Love your writing as you would your garden. It’s ongoing. So relax and enjoy the beauty and life which is in it now, right where it’s at. You do not know who else can get value from something you have said or done. Often, many more people than you realise are blessed by something that you do. We only get told a small fraction of this impact we have on other folks. When we get the occasional compliment, we could take it as a reminder that there are people out there profiting from something we have invested ourselves in.
Be cautious of your peers. No offence to writing groups but that’s the last place I would want to go for help with my writing achievement. Like all peer groups, the main point is that they are fine so long as you’re no threat. If you’re intending to succeed in your chosen career, I would be very careful about spending too much time with peers who are struggling. Writers, like most groups of artistic people, place enormous hard work and terrific love into their work for, generally, very little in return. The ego, however sweetly it dresses itself, can’t help but believe that one person’s success is just another opportunity taken away from them in a seemingly intensely competitive market.

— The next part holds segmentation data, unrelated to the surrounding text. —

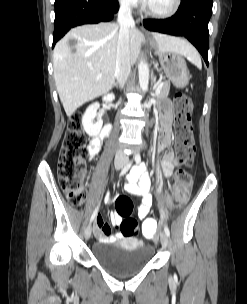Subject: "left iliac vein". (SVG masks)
<instances>
[{
    "mask_svg": "<svg viewBox=\"0 0 247 304\" xmlns=\"http://www.w3.org/2000/svg\"><path fill=\"white\" fill-rule=\"evenodd\" d=\"M160 241H161L162 247L166 248L168 245V236L166 235V233H164V232L161 233Z\"/></svg>",
    "mask_w": 247,
    "mask_h": 304,
    "instance_id": "obj_1",
    "label": "left iliac vein"
}]
</instances>
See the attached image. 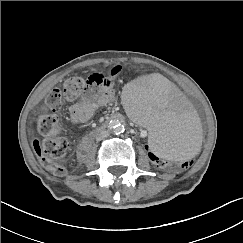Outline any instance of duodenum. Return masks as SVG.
<instances>
[{
  "instance_id": "1",
  "label": "duodenum",
  "mask_w": 243,
  "mask_h": 243,
  "mask_svg": "<svg viewBox=\"0 0 243 243\" xmlns=\"http://www.w3.org/2000/svg\"><path fill=\"white\" fill-rule=\"evenodd\" d=\"M123 119V116L120 114H115L111 117V119L106 122L101 128L105 129L109 126L110 123H114V122H119ZM90 142L91 140L89 138L85 139L81 145L78 148V155L82 158H84L90 148Z\"/></svg>"
}]
</instances>
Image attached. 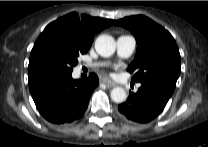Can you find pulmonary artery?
I'll list each match as a JSON object with an SVG mask.
<instances>
[{
	"label": "pulmonary artery",
	"instance_id": "e3ab8cb5",
	"mask_svg": "<svg viewBox=\"0 0 208 147\" xmlns=\"http://www.w3.org/2000/svg\"><path fill=\"white\" fill-rule=\"evenodd\" d=\"M116 46H117V54L121 58H128L130 57L136 47V40L134 37L130 35H121L117 38L116 41ZM97 64H93L91 66H97ZM140 85H137L139 87Z\"/></svg>",
	"mask_w": 208,
	"mask_h": 147
}]
</instances>
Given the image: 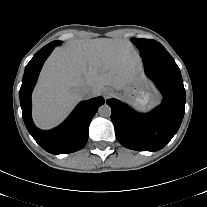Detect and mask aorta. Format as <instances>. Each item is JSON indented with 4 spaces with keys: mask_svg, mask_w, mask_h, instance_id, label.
Instances as JSON below:
<instances>
[{
    "mask_svg": "<svg viewBox=\"0 0 207 207\" xmlns=\"http://www.w3.org/2000/svg\"><path fill=\"white\" fill-rule=\"evenodd\" d=\"M98 113L102 117H109L111 115V108L109 105H101L98 109Z\"/></svg>",
    "mask_w": 207,
    "mask_h": 207,
    "instance_id": "1",
    "label": "aorta"
}]
</instances>
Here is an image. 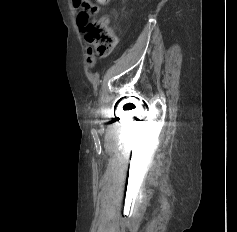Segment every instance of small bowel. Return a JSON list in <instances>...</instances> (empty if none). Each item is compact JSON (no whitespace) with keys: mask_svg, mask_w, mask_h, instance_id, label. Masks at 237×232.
Listing matches in <instances>:
<instances>
[{"mask_svg":"<svg viewBox=\"0 0 237 232\" xmlns=\"http://www.w3.org/2000/svg\"><path fill=\"white\" fill-rule=\"evenodd\" d=\"M97 11V9H96ZM104 23L108 24V20L104 19ZM96 63V58L94 56L93 50L91 48L87 49V64L89 67H93Z\"/></svg>","mask_w":237,"mask_h":232,"instance_id":"obj_1","label":"small bowel"}]
</instances>
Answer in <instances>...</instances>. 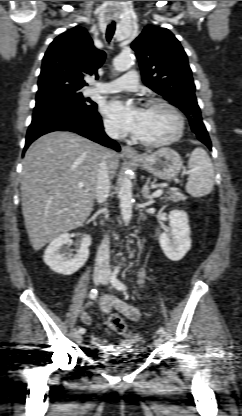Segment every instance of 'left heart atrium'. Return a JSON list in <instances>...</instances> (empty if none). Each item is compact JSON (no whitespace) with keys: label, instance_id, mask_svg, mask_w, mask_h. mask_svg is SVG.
<instances>
[{"label":"left heart atrium","instance_id":"left-heart-atrium-1","mask_svg":"<svg viewBox=\"0 0 242 416\" xmlns=\"http://www.w3.org/2000/svg\"><path fill=\"white\" fill-rule=\"evenodd\" d=\"M102 110L123 131L131 133L137 131L143 114V109L132 107L119 99L105 103Z\"/></svg>","mask_w":242,"mask_h":416}]
</instances>
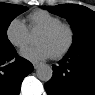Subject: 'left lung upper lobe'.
I'll return each instance as SVG.
<instances>
[{"label":"left lung upper lobe","instance_id":"left-lung-upper-lobe-1","mask_svg":"<svg viewBox=\"0 0 95 95\" xmlns=\"http://www.w3.org/2000/svg\"><path fill=\"white\" fill-rule=\"evenodd\" d=\"M46 10L67 18L72 25L74 40L69 52L95 46V12L87 7L75 4L45 6Z\"/></svg>","mask_w":95,"mask_h":95}]
</instances>
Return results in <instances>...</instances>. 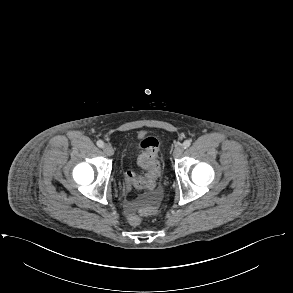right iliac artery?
Returning <instances> with one entry per match:
<instances>
[{"mask_svg": "<svg viewBox=\"0 0 293 293\" xmlns=\"http://www.w3.org/2000/svg\"><path fill=\"white\" fill-rule=\"evenodd\" d=\"M97 146L100 147V148H103L104 142L102 140H98L97 141Z\"/></svg>", "mask_w": 293, "mask_h": 293, "instance_id": "1", "label": "right iliac artery"}]
</instances>
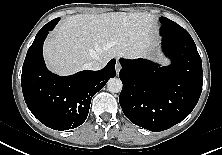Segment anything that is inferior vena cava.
<instances>
[{"label":"inferior vena cava","instance_id":"inferior-vena-cava-1","mask_svg":"<svg viewBox=\"0 0 222 155\" xmlns=\"http://www.w3.org/2000/svg\"><path fill=\"white\" fill-rule=\"evenodd\" d=\"M104 67V65L98 61H90L85 64V68L88 70H100Z\"/></svg>","mask_w":222,"mask_h":155}]
</instances>
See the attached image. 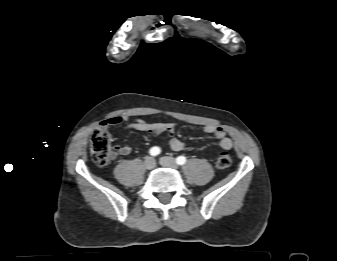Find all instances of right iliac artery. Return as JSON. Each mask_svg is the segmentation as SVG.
<instances>
[{"mask_svg": "<svg viewBox=\"0 0 337 261\" xmlns=\"http://www.w3.org/2000/svg\"><path fill=\"white\" fill-rule=\"evenodd\" d=\"M160 152H161V150L157 146L152 147L149 151L150 155H152V156H157L158 154H160Z\"/></svg>", "mask_w": 337, "mask_h": 261, "instance_id": "82829eb1", "label": "right iliac artery"}]
</instances>
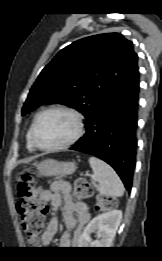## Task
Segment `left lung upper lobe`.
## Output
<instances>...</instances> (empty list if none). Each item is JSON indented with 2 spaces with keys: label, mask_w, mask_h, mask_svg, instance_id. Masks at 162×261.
<instances>
[{
  "label": "left lung upper lobe",
  "mask_w": 162,
  "mask_h": 261,
  "mask_svg": "<svg viewBox=\"0 0 162 261\" xmlns=\"http://www.w3.org/2000/svg\"><path fill=\"white\" fill-rule=\"evenodd\" d=\"M138 56L120 33L80 39L62 49L45 66L30 89L22 116L53 102L81 112L94 109L137 70Z\"/></svg>",
  "instance_id": "1"
}]
</instances>
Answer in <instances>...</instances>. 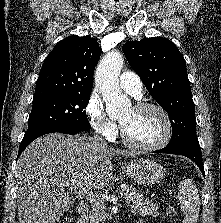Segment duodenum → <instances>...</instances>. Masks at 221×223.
<instances>
[{
  "label": "duodenum",
  "instance_id": "obj_1",
  "mask_svg": "<svg viewBox=\"0 0 221 223\" xmlns=\"http://www.w3.org/2000/svg\"><path fill=\"white\" fill-rule=\"evenodd\" d=\"M88 212V205L85 202H80L77 208V213L80 220H83L85 214Z\"/></svg>",
  "mask_w": 221,
  "mask_h": 223
}]
</instances>
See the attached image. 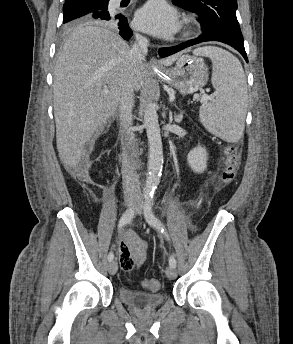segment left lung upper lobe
Masks as SVG:
<instances>
[{
    "mask_svg": "<svg viewBox=\"0 0 293 344\" xmlns=\"http://www.w3.org/2000/svg\"><path fill=\"white\" fill-rule=\"evenodd\" d=\"M173 4L195 12L204 32L225 35L244 43L236 17V0H172Z\"/></svg>",
    "mask_w": 293,
    "mask_h": 344,
    "instance_id": "5c2ea615",
    "label": "left lung upper lobe"
}]
</instances>
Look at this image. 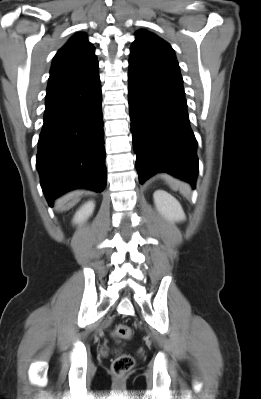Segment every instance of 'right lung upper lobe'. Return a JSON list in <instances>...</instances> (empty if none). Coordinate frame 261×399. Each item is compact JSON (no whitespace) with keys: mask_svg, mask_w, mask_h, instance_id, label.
<instances>
[{"mask_svg":"<svg viewBox=\"0 0 261 399\" xmlns=\"http://www.w3.org/2000/svg\"><path fill=\"white\" fill-rule=\"evenodd\" d=\"M95 48L84 33L74 35L55 55L47 91L84 81L98 72Z\"/></svg>","mask_w":261,"mask_h":399,"instance_id":"cb5924a9","label":"right lung upper lobe"}]
</instances>
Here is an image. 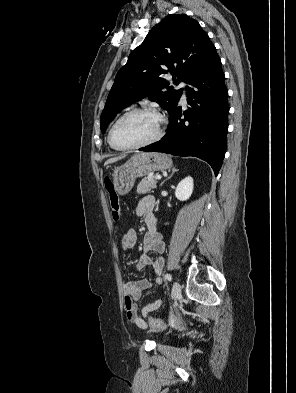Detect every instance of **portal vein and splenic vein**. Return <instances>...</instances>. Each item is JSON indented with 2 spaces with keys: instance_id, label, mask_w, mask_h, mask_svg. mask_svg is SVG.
<instances>
[{
  "instance_id": "portal-vein-and-splenic-vein-1",
  "label": "portal vein and splenic vein",
  "mask_w": 296,
  "mask_h": 393,
  "mask_svg": "<svg viewBox=\"0 0 296 393\" xmlns=\"http://www.w3.org/2000/svg\"><path fill=\"white\" fill-rule=\"evenodd\" d=\"M161 178H162L161 175H156L155 177L156 180H160Z\"/></svg>"
}]
</instances>
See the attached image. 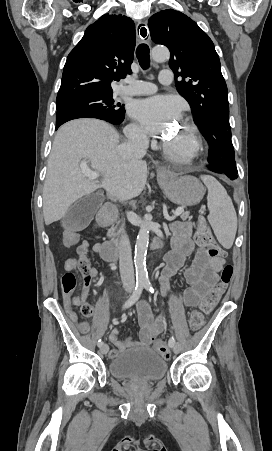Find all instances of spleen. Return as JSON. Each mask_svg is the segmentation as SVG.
I'll use <instances>...</instances> for the list:
<instances>
[{
    "instance_id": "1",
    "label": "spleen",
    "mask_w": 272,
    "mask_h": 451,
    "mask_svg": "<svg viewBox=\"0 0 272 451\" xmlns=\"http://www.w3.org/2000/svg\"><path fill=\"white\" fill-rule=\"evenodd\" d=\"M207 190L208 222L221 245L230 249L237 231L235 208L225 188L213 176H200Z\"/></svg>"
}]
</instances>
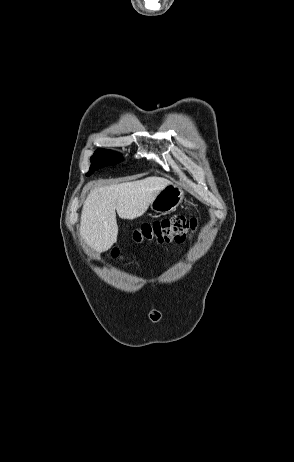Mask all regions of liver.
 <instances>
[{"instance_id":"obj_1","label":"liver","mask_w":294,"mask_h":462,"mask_svg":"<svg viewBox=\"0 0 294 462\" xmlns=\"http://www.w3.org/2000/svg\"><path fill=\"white\" fill-rule=\"evenodd\" d=\"M171 182L161 177L121 183L93 189L84 201L80 235L98 253L117 241L116 211L120 218L133 220L142 216L159 191Z\"/></svg>"}]
</instances>
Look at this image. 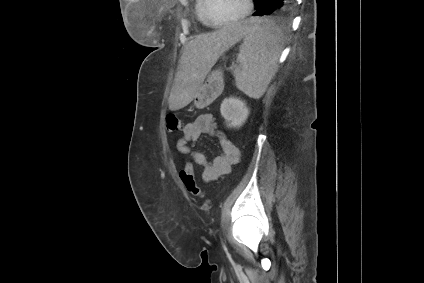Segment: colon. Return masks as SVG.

Likewise, against common opinion, I am somewhat sceptical about agents and publishers. They are definitely doing a much better job than I could in a challenging business but I have many concerns. Many people who work in publishing are there because they would like to be successful writers themselves but they couldn’t make it work. This tells me that while they’re capable of seeing what has been successful in the past, they typically cannot easily see what could be prosperous in the future. If they could, a lot of them would be writing it themselves. Make an effort with the publishing industry, clearly, because it might be for you. However, if you have tried and got nowhere (which will be the case for the vast majority of authors ) then disregard that course and form your own. With today’s technology, there’s absolutely not any reason not to and every reason to. The world is accessible as never before and it’ll only become more so at a rapid rate. Anyway, in such a fighting industry as publishing in a fast-changing world of communication, do you want to participate with conventional publishing? Maybe, maybe not. Did you know that for every ten books publishers produce; seven will be a financial burden, two will break even, and you will hopefully make enough of a profit to encourage all the others. You certainly don’t want to be the author losing money for your publisher or even the one breaking even. But do you want to be the one supporting everybody else? Maybe, maybe not. The world is changing, We can too.